## Challenge
Reproduce all of the items below with each "Transcribe" changed to "Write out". Leave everything else the same.
━━ Material for this task
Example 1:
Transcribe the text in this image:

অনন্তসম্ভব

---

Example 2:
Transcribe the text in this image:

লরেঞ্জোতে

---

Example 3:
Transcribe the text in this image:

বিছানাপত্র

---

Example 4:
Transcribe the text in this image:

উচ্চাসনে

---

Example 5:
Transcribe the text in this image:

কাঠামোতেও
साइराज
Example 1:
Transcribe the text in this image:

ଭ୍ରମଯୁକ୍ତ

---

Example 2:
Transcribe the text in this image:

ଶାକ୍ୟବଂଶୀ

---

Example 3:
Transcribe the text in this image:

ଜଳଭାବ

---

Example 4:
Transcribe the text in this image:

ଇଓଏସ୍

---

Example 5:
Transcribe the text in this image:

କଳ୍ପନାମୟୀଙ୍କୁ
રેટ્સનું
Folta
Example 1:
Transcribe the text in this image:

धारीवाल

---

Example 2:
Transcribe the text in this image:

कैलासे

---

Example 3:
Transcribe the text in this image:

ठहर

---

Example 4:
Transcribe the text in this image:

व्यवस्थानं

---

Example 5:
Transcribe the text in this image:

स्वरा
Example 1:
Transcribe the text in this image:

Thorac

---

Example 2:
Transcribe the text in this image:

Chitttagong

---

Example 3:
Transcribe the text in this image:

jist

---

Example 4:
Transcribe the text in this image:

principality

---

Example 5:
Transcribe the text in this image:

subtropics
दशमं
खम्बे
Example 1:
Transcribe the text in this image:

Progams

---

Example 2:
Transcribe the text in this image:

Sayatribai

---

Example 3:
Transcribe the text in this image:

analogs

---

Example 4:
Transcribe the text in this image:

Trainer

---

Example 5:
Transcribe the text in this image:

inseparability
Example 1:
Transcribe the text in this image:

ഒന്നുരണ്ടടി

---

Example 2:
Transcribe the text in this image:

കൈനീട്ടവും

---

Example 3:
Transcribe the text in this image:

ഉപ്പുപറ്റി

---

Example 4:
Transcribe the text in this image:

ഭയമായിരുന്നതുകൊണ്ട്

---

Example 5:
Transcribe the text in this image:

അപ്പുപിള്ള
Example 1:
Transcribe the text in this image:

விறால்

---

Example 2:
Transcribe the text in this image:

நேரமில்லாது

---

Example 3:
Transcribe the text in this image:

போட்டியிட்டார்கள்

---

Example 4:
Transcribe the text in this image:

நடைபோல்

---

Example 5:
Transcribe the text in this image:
━━━━
## Problem solution
Example 1:
Write out the text in this image:

অনন্তসম্ভব

---

Example 2:
Write out the text in this image:

লরেঞ্জোতে

---

Example 3:
Write out the text in this image:

বিছানাপত্র

---

Example 4:
Write out the text in this image:

উচ্চাসনে

---

Example 5:
Write out the text in this image:

কাঠামোতেও
साइराज
Example 1:
Write out the text in this image:

ଭ୍ରମଯୁକ୍ତ

---

Example 2:
Write out the text in this image:

ଶାକ୍ୟବଂଶୀ

---

Example 3:
Write out the text in this image:

ଜଳଭାବ

---

Example 4:
Write out the text in this image:

ଇଓଏସ୍

---

Example 5:
Write out the text in this image:

କଳ୍ପନାମୟୀଙ୍କୁ
રેટ્સનું
Folta
Example 1:
Write out the text in this image:

धारीवाल

---

Example 2:
Write out the text in this image:

कैलासे

---

Example 3:
Write out the text in this image:

ठहर

---

Example 4:
Write out the text in this image:

व्यवस्थानं

---

Example 5:
Write out the text in this image:

स्वरा
Example 1:
Write out the text in this image:

Thorac

---

Example 2:
Write out the text in this image:

Chitttagong

---

Example 3:
Write out the text in this image:

jist

---

Example 4:
Write out the text in this image:

principality

---

Example 5:
Write out the text in this image:

subtropics
दशमं
खम्बे
Example 1:
Write out the text in this image:

Progams

---

Example 2:
Write out the text in this image:

Sayatribai

---

Example 3:
Write out the text in this image:

analogs

---

Example 4:
Write out the text in this image:

Trainer

---

Example 5:
Write out the text in this image:

inseparability
Example 1:
Write out the text in this image:

ഒന്നുരണ്ടടി

---

Example 2:
Write out the text in this image:

കൈനീട്ടവും

---

Example 3:
Write out the text in this image:

ഉപ്പുപറ്റി

---

Example 4:
Write out the text in this image:

ഭയമായിരുന്നതുകൊണ്ട്

---

Example 5:
Write out the text in this image:

അപ്പുപിള്ള
Example 1:
Write out the text in this image:

விறால்

---

Example 2:
Write out the text in this image:

நேரமில்லாது

---

Example 3:
Write out the text in this image:

போட்டியிட்டார்கள்

---

Example 4:
Write out the text in this image:

நடைபோல்

---

Example 5:
Write out the text in this image:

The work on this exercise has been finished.